Because we reject the notion that the mere "equal application" of a statute containing racial classifications is enough to remove the classifications from the Fourteenth Amendment's proscription of all invidious racial discriminations, we do not accept the State's contention that these statutes should be upheld if there is any possible basis for concluding that they serve a rational purpose. In the case at bar, we deal with statutes containing racial classifications, and the fact of equal application does not immunize the statute from the very heavy burden of justification which the Fourteenth Amendment has traditionally required of state statutes drawn according to race.
The Equal Protection Clause requires the consideration of whether the classifications drawn by any statute constitute an arbitrary and invidious discrimination. The clear and central purpose of the Fourteenth Amendment was to eliminate all official state sources of invidious racial discrimination in the States.
There can be no question but that Virginia's miscegenation statutes rest solely upon distinctions drawn according to race. The statutes proscribe generally accepted conduct if engaged in by members of different races. Over the years, this Court has consistently repudiated "distinctions between citizens solely because of their ancestry" as being "odious to a free people whose institutions are founded upon the doctrine of equality." At the very least, the Equal Protection Clause demands that racial classifications, especially suspect in criminal statutes, be subjected to the "most rigid scrutiny," and, if they are ever to be upheld, they must be shown to be necessary to the accomplishment of some permissible state objective, independent of the racial discrimination which it was the object of the Fourteenth Amendment to eliminate.

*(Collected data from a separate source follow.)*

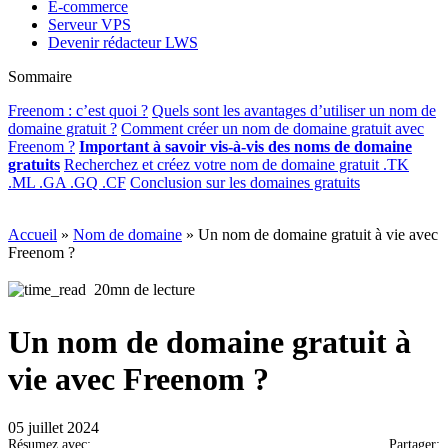
E-commerce
Serveur VPS
Devenir rédacteur LWS
Sommaire
Freenom : c’est quoi ?
Quels sont les avantages d’utiliser un nom de
domaine gratuit ?
Comment créer un nom de domaine gratuit avec
Freenom ?
Important à savoir vis-à-vis des noms de domaine
gratuits
Recherchez et créez votre nom de domaine gratuit .TK
.ML .GA .GQ .CF
Conclusion sur les domaines gratuits
Accueil
»
Nom de domaine
»
Un nom de domaine gratuit à vie avec
Freenom ?
20mn de lecture
Un nom de domaine gratuit à
vie avec Freenom ?
05 juillet 2024
Résumez avec:
Partager:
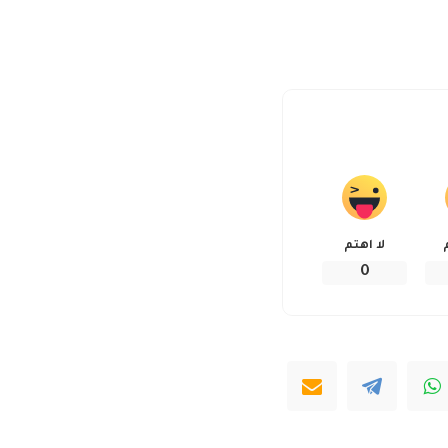
لا اهتم
0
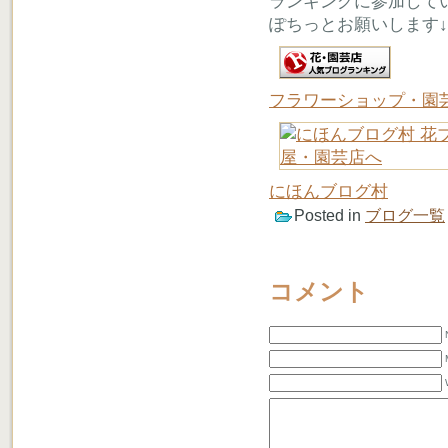
ランキングに参加して
ぽちっとお願いします↓
フラワーショップ・園
にほんブログ村
Posted in
ブログ一覧
コメント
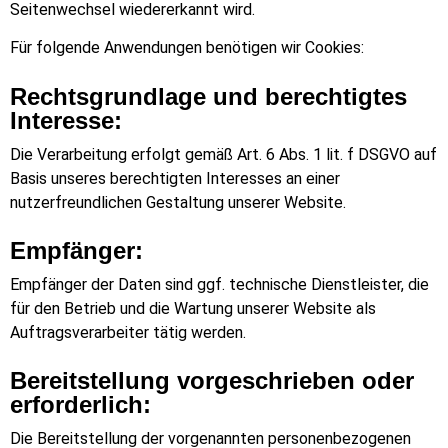
Seitenwechsel wiedererkannt wird.
Für folgende Anwendungen benötigen wir Cookies:
Rechtsgrundlage und berechtigtes
Interesse:
Die Verarbeitung erfolgt gemäß Art. 6 Abs. 1 lit. f DSGVO auf
Basis unseres berechtigten Interesses an einer
nutzerfreundlichen Gestaltung unserer Website.
Empfänger:
Empfänger der Daten sind ggf. technische Dienstleister, die
für den Betrieb und die Wartung unserer Website als
Auftragsverarbeiter tätig werden.
Bereitstellung vorgeschrieben oder
erforderlich:
Die Bereitstellung der vorgenannten personenbezogenen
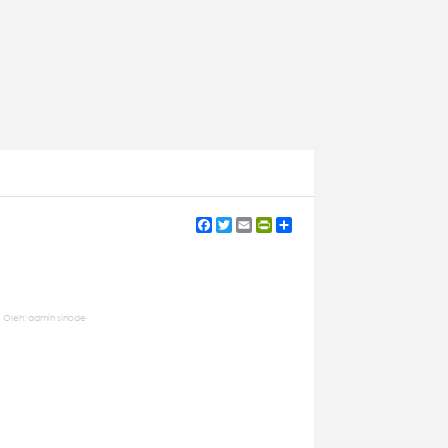
Facebook
Twitter
Email
PrintFriendly
Share
| Oleh: admin sinode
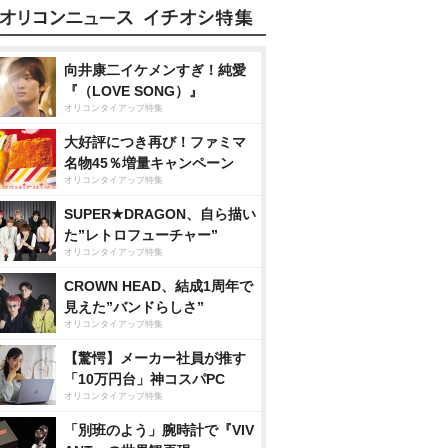
向井康二イケメンすぎ！純愛
『（LOVE SONG）』
オリコンタイアップ特集
大好評につき再び！ファミマ
名物45％増量キャンペーン
オリコンタイアップ特集
SUPER★DRAGON、自ら描い
た”レトロフューチャー”
オリコンタイアップ特集
CROWN HEAD、結成1周年で
見えた”バンドらしさ”
オリコンタイアップ特集
【驚愕】メーカー社員が推す
「10万円台」神コスパPC
オリコンタイアップ特集
「別班のよう」腕時計で『VIV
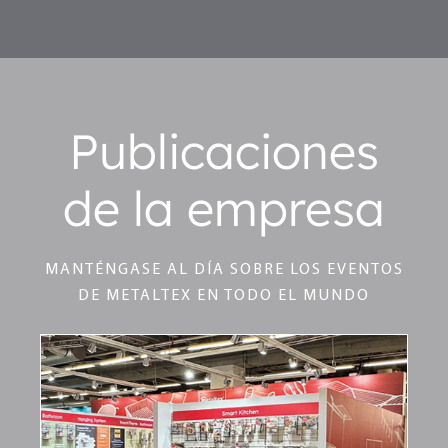
Publicaciones
de la empresa
MANTÉNGASE AL DÍA SOBRE LOS EVENTOS
DE METALTEX EN TODO EL MUNDO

There is patently no legitimate overriding purpose independent of invidious racial discrimination which justifies this classification. The fact that Virginia prohibits only interracial marriages involving white persons demonstrates that the racial classifications must stand on their own justification, as measures designed to maintain White Supremacy. We have consistently denied the constitutionality of measures which restrict the rights of citizens on account of race. There can be no doubt that restricting the freedom to marry solely because of racial classifications violates the central meaning of the Equal Protection Clause.
These statutes also deprive the Lovings of liberty without due process of law in violation of the Due Process Clause of the Fourteenth Amendment. The freedom to marry has long been recognized as one of the vital personal rights essential to the orderly pursuit of happiness by free men.
Marriage is one of the "basic civil rights of man," fundamental to our very existence and survival. To deny this fundamental freedom on so unsupportable a basis as the racial classifications embodied in these statutes, classifications so directly subversive of the principle of equality at the heart of the Fourteenth Amendmentis surely to deprive all the State's citizens of liberty without due process of law. The Fourteenth Amendment requires that the freedom of choice to marry not be restricted by invidious racial discriminations. Under our Constitution, the freedom to marry, or not marry, a person of another race resides with the individual and cannot be infringed by the State.
These statutes cannot stand consistently with the Fourteenth Amendment.
Race-based restrictions on marriage are unconstitutional.
Virginia's statutory scheme to prevent marriages between persons solely on the basis of racial classifications held to violate the Equal Protection and Due Process Clauses of the Fourteenth Amendment.